CustomLog logs/access_log combined
CustomLog logs/access_log combined
... which I think is so the server will respond to Host: headers containing either www.-base-domain-.com.au or just -base-domain-.com.au
I think (please correct me if I'm wrong :)) that a single vhost container with a ServerName of *.base-domain.com.au will achieve the same effect?
From my study of the Apache docs on virtual hosting, I believe this is not an optimal configuration. The VirtualHost lines *should* have the actual IP address as given in the <NameVirtualHost> directive. Doing it this way requires Apache to resolve the URL to an IP at startup, slowing down the startup sequence somewhat. Plus, if any of the URLs fail to resolve for some reason then those vhosts will be off the air for the duration. The DNS servers are running on the same machine, one of them on the same IP as the server and the second on a different IP. So the present configuration would also *require* the DNS processes to be running before Apache is started up. Correct?
The only reservation I have about my proposed solution (adding a vhost along these lines to the top of the vhost list) ...
ScriptAlias /cgi-bin/ /home/default/cgi-bin/
CustomLog logs/default-access_log combined
... is that it may somehow bollix up the base site, but I can't figure out any way in which it could.
|But this is ony true for the index page when the root domain is requested, any other page that is requested and does not exist in the DocumentRoot+URI of the first site will return a 404. |
This may be true of the listings in Google prior to a monthly update.
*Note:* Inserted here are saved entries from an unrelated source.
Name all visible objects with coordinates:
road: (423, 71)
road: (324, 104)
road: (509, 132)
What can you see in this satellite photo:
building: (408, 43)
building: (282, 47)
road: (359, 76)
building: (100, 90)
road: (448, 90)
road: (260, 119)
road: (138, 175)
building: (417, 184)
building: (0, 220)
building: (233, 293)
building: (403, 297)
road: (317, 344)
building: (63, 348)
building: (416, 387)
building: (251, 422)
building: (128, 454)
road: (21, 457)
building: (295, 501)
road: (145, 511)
But if the site gets re-spidered and re-indexed the story is a little different. We actually saw this happen a couple of days ago, before Google had settled down from its last update. Now though, it just returns the base domain index page and 404's for the other indexed links, exactly as you described. So it would appear that Google decided to revert to its previous index of the site concerned.
The other factor with this particular site is that it has not moved to a new server. It has been decommissioned entirely and removed from the DNS. Maybe this means that Google will keep trying a little bit longer with its stored IP, unless and until it starts receiving 404 Not Found responses.
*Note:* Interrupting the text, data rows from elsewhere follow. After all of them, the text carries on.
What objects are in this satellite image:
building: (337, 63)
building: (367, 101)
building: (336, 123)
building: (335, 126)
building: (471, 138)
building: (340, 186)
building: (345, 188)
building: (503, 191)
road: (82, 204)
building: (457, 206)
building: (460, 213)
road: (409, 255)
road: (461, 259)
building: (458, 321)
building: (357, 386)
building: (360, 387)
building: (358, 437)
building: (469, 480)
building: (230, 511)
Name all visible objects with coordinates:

|....a ServerName of *.base-domain.com.au will achieve the same effect? |
Yes you are correct, but not with the ServerName directive , a ServerAlias directive must be added to the VirtualHost container to specify "alias" or "wildcard" hosts. I agree with you that they have two VirtualHost containers for the purpose of having the host with and without "www".
|The DNS servers are running on the same machine, one of them on the same IP as the server and the second on a different IP. So the present configuration would also *require* the DNS processes to be running before Apache is started up. Correct? |
Yes that's right (..and a huge single point of failure)
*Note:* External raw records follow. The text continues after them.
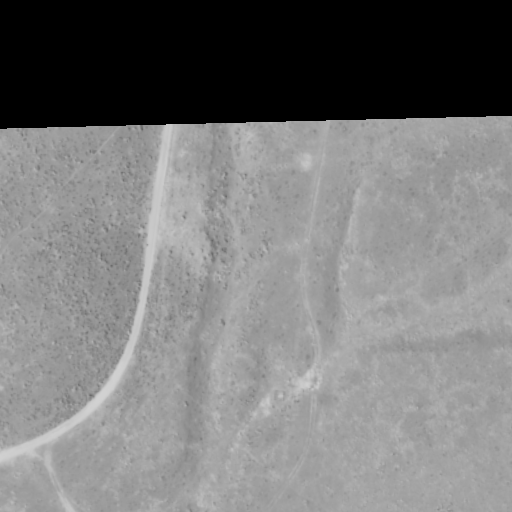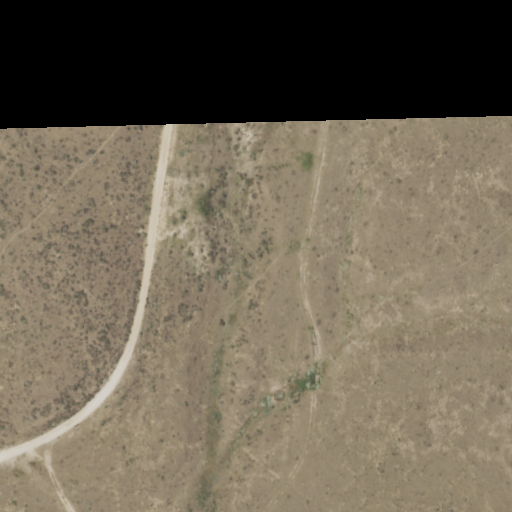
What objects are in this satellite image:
road: (152, 261)
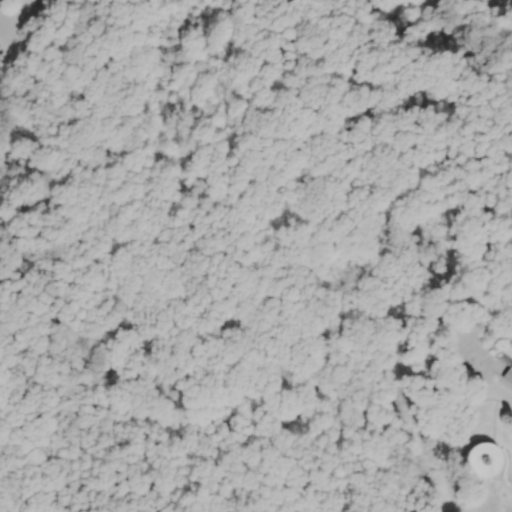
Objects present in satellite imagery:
building: (508, 359)
road: (444, 428)
building: (484, 461)
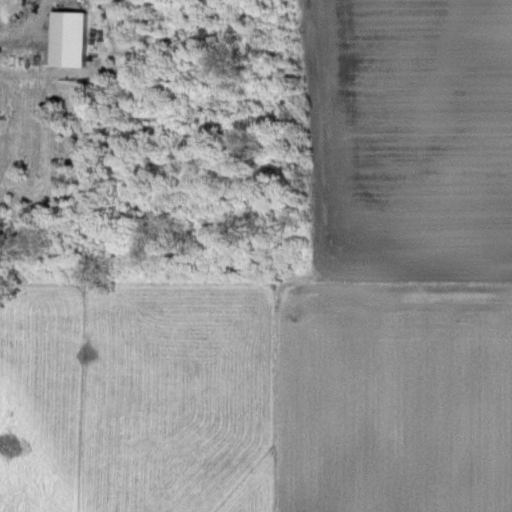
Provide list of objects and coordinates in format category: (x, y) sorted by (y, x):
road: (22, 26)
building: (66, 38)
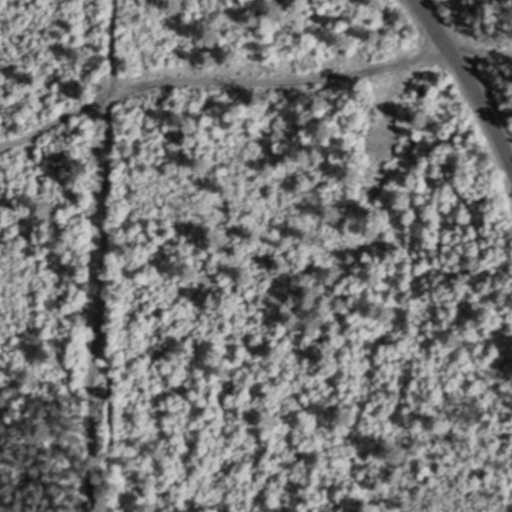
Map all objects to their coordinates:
road: (467, 82)
road: (106, 256)
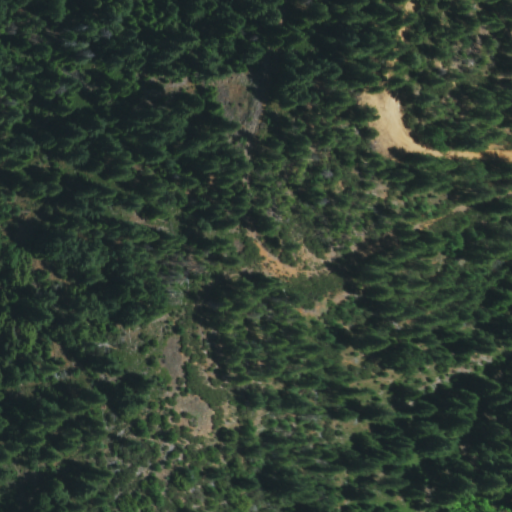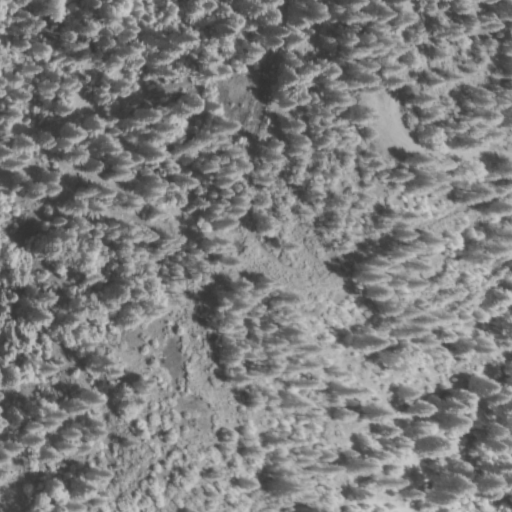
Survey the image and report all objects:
road: (397, 127)
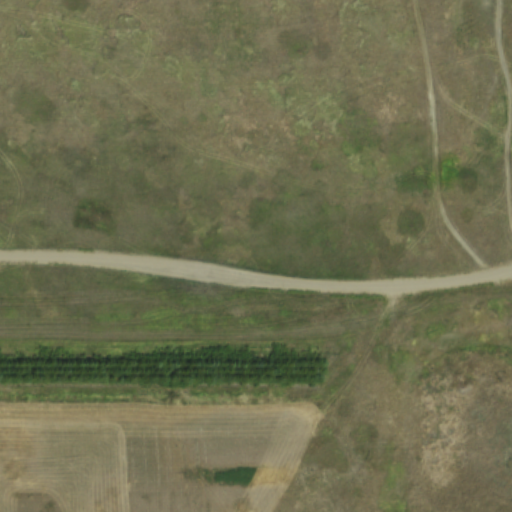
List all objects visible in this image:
road: (270, 386)
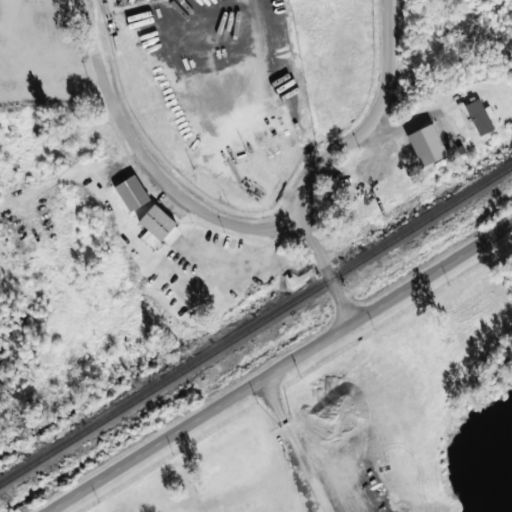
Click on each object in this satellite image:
road: (270, 91)
building: (479, 116)
building: (480, 117)
road: (373, 119)
building: (425, 145)
building: (426, 145)
road: (151, 160)
building: (131, 193)
building: (131, 193)
building: (158, 227)
building: (158, 227)
road: (323, 268)
railway: (256, 325)
road: (277, 369)
road: (298, 446)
|... is that it may somehow bollix up the base site, but I can't figure out any way in which it could. |
It wouldn't mess it up, but if I read that right it means that entering the IP address of the server will then return a 404, which is technically incorrect, some ISP's return a list of links to other vhosts on that server as the "default" site, while some ISP's prefer to display their own site as the default. If you can find one that is accomodating, or you admin your own server, I don't see any real problem with what you suggest.
You're right about it being "a huge single point of failure". But it's been quite reliable so far, touch wood :).
As far as requests to the IP without a Host: header, I can handle that pretty easily with a custom 404 script, I think, by just returning a 301 Moved Permanently status and a Location: -www.base-domain.com.au-. Then for anything else I can return 404 or 301 as appropriate.
The only remaining question in my mind is whether returning a 301 Moved Permanently to GoogleBot that returns the "same" URL that Google already "knows" will prompt GoogleBot to do a DNS lookup to update its stored IP for that URL.